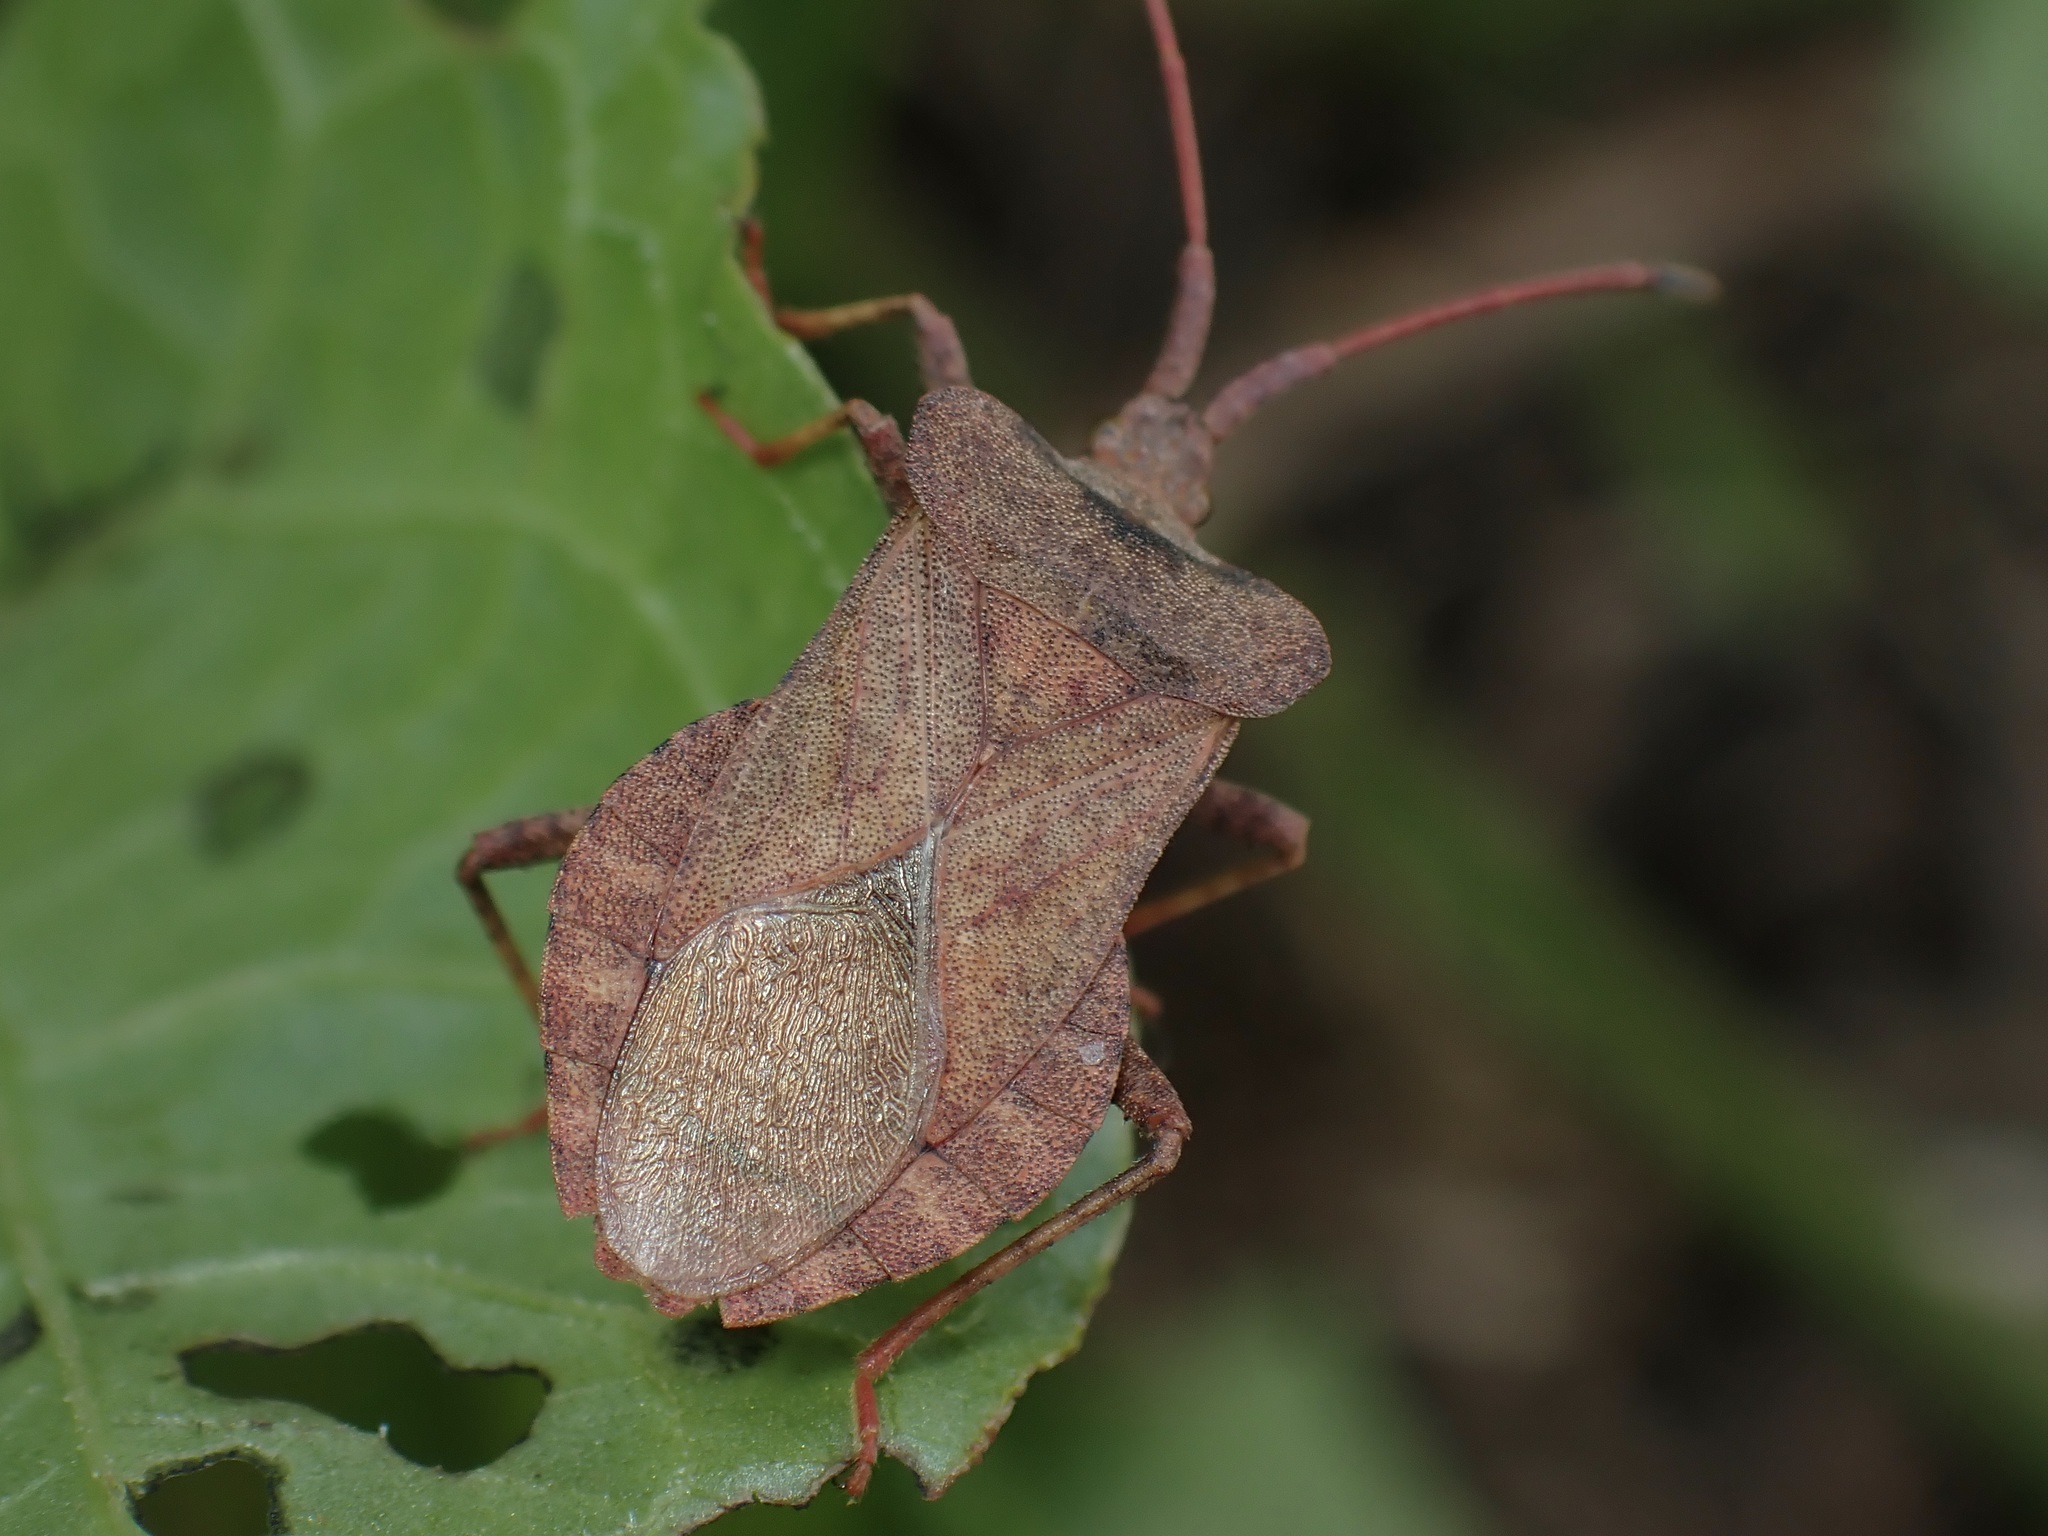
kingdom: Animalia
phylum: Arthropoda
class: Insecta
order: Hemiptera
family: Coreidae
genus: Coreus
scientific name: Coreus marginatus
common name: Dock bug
━━━━━━
Rewrite the lines of the items with "scientific name" changed to "binomial name" and everything else kept the same. Omit the pictures.

kingdom: Animalia
phylum: Arthropoda
class: Insecta
order: Hemiptera
family: Coreidae
genus: Coreus
binomial name: Coreus marginatus
common name: Dock bug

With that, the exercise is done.